Cuando se tocaba la historia de sus hijos, Pablo, Fernando y Luis Manuel, desbordaba orgullo y reconocía que había sido duro con ellos. Me relató cómo después de la salida en hombros de Madrid en La Ventas de Fernando, le citó en el Parque del Retiro para corregirle algunos defectos que había notado en las faenas.
Así era su naturaleza y así fue maestro de varios toreros, el último Álvaro Lorenzo, que seguramente sabe del estilo de quien transmitía su conocimiento generosamente con la disciplina por delante.
Hace dos años recibió un homenaje de El Cordobés, Espartaco, Rincón, Caballero y Eugenio de Mora. Todos actuaron para él, principalmente faltó Palomo Linares, quien se adelantó en el paseíllo de la vida y muchos más de quien fuera maestro de maestros y forjador de figuras del toreo.

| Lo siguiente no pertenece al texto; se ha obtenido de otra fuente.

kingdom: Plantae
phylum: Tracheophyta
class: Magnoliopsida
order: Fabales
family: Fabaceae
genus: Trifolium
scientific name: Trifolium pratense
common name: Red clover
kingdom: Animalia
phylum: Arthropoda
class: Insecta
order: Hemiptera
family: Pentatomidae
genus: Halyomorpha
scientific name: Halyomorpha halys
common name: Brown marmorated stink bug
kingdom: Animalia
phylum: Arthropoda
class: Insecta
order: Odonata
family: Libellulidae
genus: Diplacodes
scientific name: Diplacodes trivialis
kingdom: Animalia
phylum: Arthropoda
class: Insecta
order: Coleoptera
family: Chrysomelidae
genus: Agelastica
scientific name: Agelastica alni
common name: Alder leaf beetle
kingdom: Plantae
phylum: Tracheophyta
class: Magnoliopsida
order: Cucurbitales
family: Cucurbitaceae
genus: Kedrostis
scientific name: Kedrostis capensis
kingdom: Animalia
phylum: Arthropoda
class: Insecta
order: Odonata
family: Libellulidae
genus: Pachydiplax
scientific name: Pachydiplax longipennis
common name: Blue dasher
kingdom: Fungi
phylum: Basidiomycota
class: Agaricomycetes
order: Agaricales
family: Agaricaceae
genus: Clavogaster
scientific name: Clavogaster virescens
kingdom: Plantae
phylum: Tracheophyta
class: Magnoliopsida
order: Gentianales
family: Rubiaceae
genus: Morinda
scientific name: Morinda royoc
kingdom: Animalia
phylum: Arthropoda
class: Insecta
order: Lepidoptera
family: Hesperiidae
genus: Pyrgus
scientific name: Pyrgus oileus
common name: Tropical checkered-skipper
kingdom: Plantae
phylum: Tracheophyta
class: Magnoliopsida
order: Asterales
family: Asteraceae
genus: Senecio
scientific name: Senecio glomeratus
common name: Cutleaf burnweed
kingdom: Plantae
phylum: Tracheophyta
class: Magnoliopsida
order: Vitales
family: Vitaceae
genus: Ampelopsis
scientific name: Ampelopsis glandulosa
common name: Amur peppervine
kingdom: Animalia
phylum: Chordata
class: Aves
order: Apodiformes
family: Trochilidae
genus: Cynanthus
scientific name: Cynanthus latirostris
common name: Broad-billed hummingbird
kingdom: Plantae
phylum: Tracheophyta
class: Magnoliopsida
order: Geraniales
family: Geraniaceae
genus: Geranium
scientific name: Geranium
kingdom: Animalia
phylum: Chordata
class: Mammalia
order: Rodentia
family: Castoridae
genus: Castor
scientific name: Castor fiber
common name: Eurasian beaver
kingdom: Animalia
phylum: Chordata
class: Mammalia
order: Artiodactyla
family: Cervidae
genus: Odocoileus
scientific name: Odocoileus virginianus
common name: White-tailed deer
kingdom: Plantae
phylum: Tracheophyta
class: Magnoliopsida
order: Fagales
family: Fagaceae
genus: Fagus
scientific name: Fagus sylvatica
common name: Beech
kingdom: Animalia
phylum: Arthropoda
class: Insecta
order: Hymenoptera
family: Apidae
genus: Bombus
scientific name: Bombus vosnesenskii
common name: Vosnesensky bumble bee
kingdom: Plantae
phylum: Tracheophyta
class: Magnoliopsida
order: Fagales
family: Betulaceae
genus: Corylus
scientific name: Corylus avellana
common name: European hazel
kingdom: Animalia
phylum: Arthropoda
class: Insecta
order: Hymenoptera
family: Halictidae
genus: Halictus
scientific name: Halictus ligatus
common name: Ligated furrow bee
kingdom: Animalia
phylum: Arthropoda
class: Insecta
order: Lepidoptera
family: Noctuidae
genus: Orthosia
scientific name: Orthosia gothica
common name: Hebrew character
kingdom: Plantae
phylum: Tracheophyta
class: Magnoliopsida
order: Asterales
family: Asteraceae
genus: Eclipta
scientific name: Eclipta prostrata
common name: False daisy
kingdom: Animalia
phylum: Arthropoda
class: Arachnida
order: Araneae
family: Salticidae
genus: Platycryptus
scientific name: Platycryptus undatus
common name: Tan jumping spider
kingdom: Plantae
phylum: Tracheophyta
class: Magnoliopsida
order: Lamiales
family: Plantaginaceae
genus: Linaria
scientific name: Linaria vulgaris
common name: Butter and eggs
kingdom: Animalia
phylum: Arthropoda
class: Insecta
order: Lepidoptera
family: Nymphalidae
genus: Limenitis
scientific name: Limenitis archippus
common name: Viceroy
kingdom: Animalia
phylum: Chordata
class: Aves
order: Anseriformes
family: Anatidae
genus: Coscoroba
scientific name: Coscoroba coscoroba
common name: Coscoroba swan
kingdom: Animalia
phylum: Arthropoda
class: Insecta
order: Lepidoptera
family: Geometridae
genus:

Era jovial, ocurrente y certero en sus comentarios, nació en Alameda de la Sagra, provincia de Toledo, figura del toreo con sello propio: “La Muleta de Castilla”. Por su manera de enganchar por delante la embestida de los toros y que le valió para en los cincuenta triunfar en toda la línea en España y de ello es prueba su actuación en solitario en 1957, en Las Ventas, de la que salió en hombros.
La foto que ilustra estas letras fue tomada en agosto de 2014 en el restaurante “Txistu” en Madrid, en una comida, como todas, memorable, y en la que es patente la bonhomía de don Pablo.
Duele escribir ahora sabiendo que don Pablo se nos adelantó en el paseíllo de la vida hacia la Gloria; queda el consuelo de sus palabras, de haber tenido el privilegio de convivir con un hombre bueno y justo. A su entorno lo abrazo con gran cariño. Lo vamos a extrañar.